* [Work instructions]: I'd like every entry returned exactly as it is, with the images left out.

Segment Start: Source data

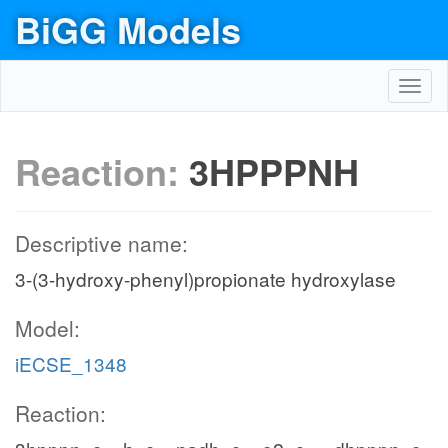
BiGG Models
Toggl
navig
Reaction:
3HPPPNH
Descriptive name:
3-(3-hydroxy-phenyl)propionate hydroxylase
Model:
iECSE_1348
Reaction:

Segment End: Source data

* [Answer to the problem]:
BiGG Models
Toggl
navig
Reaction:
3HPPPNH
Descriptive name:
3-(3-hydroxy-phenyl)propionate hydroxylase
Model:
iECSE_1348
Reaction:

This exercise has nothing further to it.